Temos uma grande diferença relativamente aos anteriores programas, que faziam a distribuição por mais beneficiários, mas muitas vezes uma, duas três vezes por ano. Aqui temos uma distribuição em que são entregues 24 a 25 quilos de alimentos por mês. Antes eram uns dois quilos por mês, porque havia distribuições concentradas. O objectivo foi concentrar num universo de beneficiários, tendo em conta a obrigatoriedade de assegurar 50% das necessidades nutricionais por mês. Esse objectivo está amplamente alcançado. O programa também permite que estes alimentos sejam entregues em casa ou que as pessoas optem por se dirigir à instituição. A questão da proximidade e de adaptação às necessidades individuais é muito interessante. Outro aspecto importante é que se faz a distribuição de alimentos para confecção e não alimentos confeccionados, o que permite uma autonomia diferente na gestão individual e também uma maior valorização pessoal.

O programa está no início do seu segundo ano, foi essa a razão para este inquérito?
Ele surge neste momento, porque estamos numa fase de transição do actual cabaz para um novo cabaz. A aquisição de alimentos é feita por concursos públicos internacionais e estamos em vias de lançamento das próximas aquisições. Era o momento ideal para fazer uma avaliação e introduzir alterações que fizessem sentido com base nesse inquérito.

E o que é que vai mudar?
O cabaz vai passar de 18 para 22 alimentos, numa maior tentativa de diversificar. Por exemplo, para o pequeno-almoço havia já a distribuição de cereais, mas queremos introduzir tostas ou bolachas Maria, dois elementos sinalizados no inquérito. Ao nível dos enlatados, já distribuímos atum e sardinha, vai ser introduzida a cavala. Ao mesmo tempo vamos diminuir a quantidade de legumes congelados, substituindo-os por outros, por que verificamos que a quantidade estava a ser sinalizada como excessiva. Saliento que este é um trabalho feito em parceria permanente com a Direcção-Geral de Saúde, para garantir que os beneficiários recebem 50% das necessidades nutricionais mensais.

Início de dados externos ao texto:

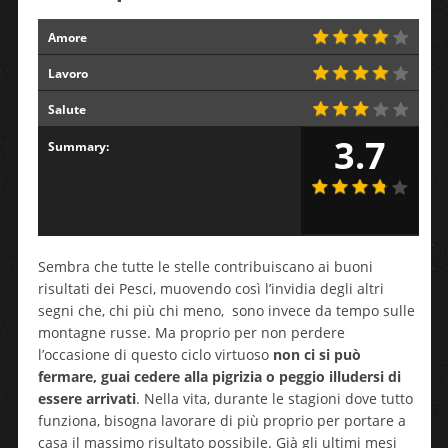
Amore
Lavoro
Salute
3.7
Summary:
Sembra che tutte le stelle contribuiscano ai buoni
risultati dei Pesci, muovendo così l’invidia degli altri
segni che, chi più chi meno, sono invece da tempo sulle
montagne russe. Ma proprio per non perdere
l’occasione di questo ciclo virtuoso
non ci si può
fermare, guai cedere alla pigrizia o peggio illudersi di
essere arrivati
. Nella vita, durante le stagioni dove tutto
funziona, bisogna lavorare di più proprio per portare a
casa il massimo risultato possibile. Già gli ultimi mesi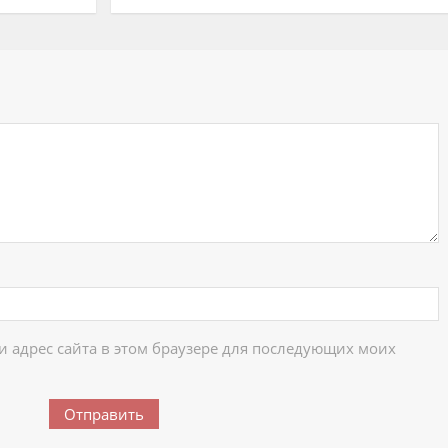
ий
 и адрес сайта в этом браузере для последующих моих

O modelo actual de distribuição vai manter-se?
Sim, aí não há alterações. Há uma participação fundamental por parte das entidades coordenadoras, responsáveis por seleccionar [os beneficiários] e dos mediadores, com quem trabalham em parceria. São mais de 600 em todo o continente, o que permite esta distribuição de proximidade, que é muito relevante.

Um dos objectivos do programa era que ele contribuísse para diminuir os níveis de privação dos beneficiários. Os resultados do inquérito apontam que também aí os resultados são positivos.
Essa diminuição da privação em vários aspectos é verdadeiramente encorajadora. 72% dos inquiridos disseram que o facto de receber o apoio alimentar lhes permite pagar atempadamente despesas básicas, como água ou gás. Há 53% que diz conseguir pagar atempadamente a renda e 43% das pessoas, sobretudo idosos, dizem que este apoio lhes permite comprar todos os medicamentos receitados.

Este programa termina no final de 2019. Já têm alguma indicação do que irá acontecer a seguir?
Essa questão entrará naquela que também é, e está a ser, a discussão do próximo quadro comunitário. É prematuro dizer qual será o futuro. Estou certa que continuará a haver apoio alimentar, se será com estes moldes ou com outros, ainda não se sabe, ainda se está num processo negocial.